Abstract

Cellular therapy using stem cells for cardiac diseases has recently gained much interest in the scientific community due to its potential in regenerating damaged and even dead tissue and thereby restoring the organ function. Stem cells from various sources and origin are being currently used for regeneration studies directly or along with differentiation inducing agents. Long term survival and minimal side effects can be attained by using autologous cells and reduced use of inducing agents. Cardiomyogenic differentiation of adult derived stem cells has been previously reported using various inducing agents but the use of a potentially harmful DNA demethylating agent 5-azacytidine (5-azaC) has been found to be critical in almost all studies.
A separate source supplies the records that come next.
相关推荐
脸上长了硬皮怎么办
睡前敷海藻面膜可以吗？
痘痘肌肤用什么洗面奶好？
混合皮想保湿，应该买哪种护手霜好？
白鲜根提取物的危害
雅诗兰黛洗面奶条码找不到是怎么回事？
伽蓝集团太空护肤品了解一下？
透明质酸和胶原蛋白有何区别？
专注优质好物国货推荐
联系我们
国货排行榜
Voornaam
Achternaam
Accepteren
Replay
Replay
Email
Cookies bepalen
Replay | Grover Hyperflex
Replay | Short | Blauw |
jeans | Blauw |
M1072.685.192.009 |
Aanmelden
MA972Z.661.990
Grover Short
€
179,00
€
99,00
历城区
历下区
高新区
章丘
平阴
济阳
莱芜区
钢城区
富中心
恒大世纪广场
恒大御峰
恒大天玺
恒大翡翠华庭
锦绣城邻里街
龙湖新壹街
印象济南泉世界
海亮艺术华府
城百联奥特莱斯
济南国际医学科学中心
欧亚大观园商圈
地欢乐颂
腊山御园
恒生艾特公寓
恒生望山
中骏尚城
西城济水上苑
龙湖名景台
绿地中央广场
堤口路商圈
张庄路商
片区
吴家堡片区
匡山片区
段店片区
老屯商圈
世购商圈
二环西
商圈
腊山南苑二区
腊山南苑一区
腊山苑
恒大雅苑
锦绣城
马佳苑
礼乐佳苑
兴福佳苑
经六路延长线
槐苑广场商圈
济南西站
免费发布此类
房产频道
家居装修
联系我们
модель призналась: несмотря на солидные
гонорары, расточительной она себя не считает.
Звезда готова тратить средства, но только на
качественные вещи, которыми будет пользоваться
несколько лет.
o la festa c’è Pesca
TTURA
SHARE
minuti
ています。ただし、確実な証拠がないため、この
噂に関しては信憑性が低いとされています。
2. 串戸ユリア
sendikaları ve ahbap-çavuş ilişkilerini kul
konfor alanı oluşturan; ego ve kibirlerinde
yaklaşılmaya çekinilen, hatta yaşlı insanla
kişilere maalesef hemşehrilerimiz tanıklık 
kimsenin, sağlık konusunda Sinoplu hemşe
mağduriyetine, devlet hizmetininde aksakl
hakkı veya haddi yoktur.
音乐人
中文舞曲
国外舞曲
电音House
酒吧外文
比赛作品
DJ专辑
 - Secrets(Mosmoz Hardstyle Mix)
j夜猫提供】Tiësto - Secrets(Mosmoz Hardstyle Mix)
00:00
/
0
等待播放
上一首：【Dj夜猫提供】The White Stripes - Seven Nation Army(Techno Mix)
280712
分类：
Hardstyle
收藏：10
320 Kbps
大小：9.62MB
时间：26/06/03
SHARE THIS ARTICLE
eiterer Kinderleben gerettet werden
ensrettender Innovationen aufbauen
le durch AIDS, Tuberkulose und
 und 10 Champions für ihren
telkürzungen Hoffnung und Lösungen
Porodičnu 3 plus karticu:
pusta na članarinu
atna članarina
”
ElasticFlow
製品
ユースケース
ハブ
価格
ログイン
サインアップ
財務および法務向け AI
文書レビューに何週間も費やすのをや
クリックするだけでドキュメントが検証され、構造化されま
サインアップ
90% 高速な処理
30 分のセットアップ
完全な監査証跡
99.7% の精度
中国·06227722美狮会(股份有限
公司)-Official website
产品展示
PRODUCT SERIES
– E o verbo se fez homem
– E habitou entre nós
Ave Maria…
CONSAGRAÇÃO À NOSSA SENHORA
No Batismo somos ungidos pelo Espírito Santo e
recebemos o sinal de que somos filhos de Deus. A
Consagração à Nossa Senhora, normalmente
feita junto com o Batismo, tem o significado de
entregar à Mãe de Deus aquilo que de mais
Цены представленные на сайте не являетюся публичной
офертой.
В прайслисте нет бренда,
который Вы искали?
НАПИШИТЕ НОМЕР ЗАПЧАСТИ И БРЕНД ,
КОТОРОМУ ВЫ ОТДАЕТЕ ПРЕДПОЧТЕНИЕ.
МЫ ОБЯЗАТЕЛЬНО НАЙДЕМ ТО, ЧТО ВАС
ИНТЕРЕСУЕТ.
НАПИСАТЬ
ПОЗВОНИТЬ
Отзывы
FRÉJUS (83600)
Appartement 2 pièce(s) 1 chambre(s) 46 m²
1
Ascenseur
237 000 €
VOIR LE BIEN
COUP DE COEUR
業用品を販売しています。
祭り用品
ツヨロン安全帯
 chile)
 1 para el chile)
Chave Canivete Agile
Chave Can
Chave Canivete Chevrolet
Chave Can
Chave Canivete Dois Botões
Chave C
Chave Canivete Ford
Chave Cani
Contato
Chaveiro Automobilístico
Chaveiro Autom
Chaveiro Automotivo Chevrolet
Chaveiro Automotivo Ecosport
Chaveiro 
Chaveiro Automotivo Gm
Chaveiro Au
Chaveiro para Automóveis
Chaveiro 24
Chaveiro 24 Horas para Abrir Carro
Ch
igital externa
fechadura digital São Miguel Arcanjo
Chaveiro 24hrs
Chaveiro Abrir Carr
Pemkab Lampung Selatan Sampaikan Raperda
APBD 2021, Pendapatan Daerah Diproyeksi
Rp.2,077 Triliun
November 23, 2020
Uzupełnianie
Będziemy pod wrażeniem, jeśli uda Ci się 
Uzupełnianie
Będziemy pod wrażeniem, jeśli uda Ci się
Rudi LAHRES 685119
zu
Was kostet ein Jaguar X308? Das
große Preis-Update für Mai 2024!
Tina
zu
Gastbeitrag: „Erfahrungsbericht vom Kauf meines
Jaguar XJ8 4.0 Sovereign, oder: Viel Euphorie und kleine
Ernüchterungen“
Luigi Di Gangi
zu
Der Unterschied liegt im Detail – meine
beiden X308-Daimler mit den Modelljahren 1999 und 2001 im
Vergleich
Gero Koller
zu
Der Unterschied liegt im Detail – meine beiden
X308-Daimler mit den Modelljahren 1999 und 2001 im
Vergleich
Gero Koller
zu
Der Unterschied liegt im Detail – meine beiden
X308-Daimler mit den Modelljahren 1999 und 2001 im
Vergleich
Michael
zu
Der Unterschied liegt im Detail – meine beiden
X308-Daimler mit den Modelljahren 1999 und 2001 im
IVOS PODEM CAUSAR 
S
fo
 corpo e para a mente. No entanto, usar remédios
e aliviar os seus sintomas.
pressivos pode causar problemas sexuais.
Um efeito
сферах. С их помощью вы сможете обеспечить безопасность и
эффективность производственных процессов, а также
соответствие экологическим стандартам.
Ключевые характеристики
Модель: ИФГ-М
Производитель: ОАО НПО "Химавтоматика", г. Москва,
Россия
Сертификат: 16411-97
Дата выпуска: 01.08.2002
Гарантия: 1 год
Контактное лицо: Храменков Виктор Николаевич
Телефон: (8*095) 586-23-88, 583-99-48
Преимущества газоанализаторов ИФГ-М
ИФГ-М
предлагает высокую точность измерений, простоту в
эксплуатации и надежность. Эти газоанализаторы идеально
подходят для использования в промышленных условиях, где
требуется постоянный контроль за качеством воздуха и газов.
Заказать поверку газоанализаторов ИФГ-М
Alternate inducing factors and conditions/stimulant like physical condition including electrical stimulation, chemical inducers and biological agents have been attempted by numerous groups to induce cardiac differentiation. Biomaterials were initially used as artificial scaffold in in vitro studies and later as a delivery vehicle. Natural ECM is the ideal biological scaffold since it contains all the components of the tissue from which it was derived except for the living cells. Constructive remodeling can be performed using such natural ECM scaffolds and stem cells since, the cells can be delivered to the site of infraction and once delivered the cells adhere and are not "lost". Due to the niche like conditions of ECM, stem cells tend to differentiate into tissue specific cells and attain several characteristics similar to that of functional cells even in absence of any directed differentiation using external inducers. The development of niche mimicking biomaterials and hybrid biomaterial can further advance directed differentiation without specific induction. The mechanical and electrical integration of these materials to the functional tissue is a problem to be addressed. The search for the perfect extracellular matrix for therapeutic applications including engineering cardiac tissue structures for post ischemic cardiac tissue regeneration continues.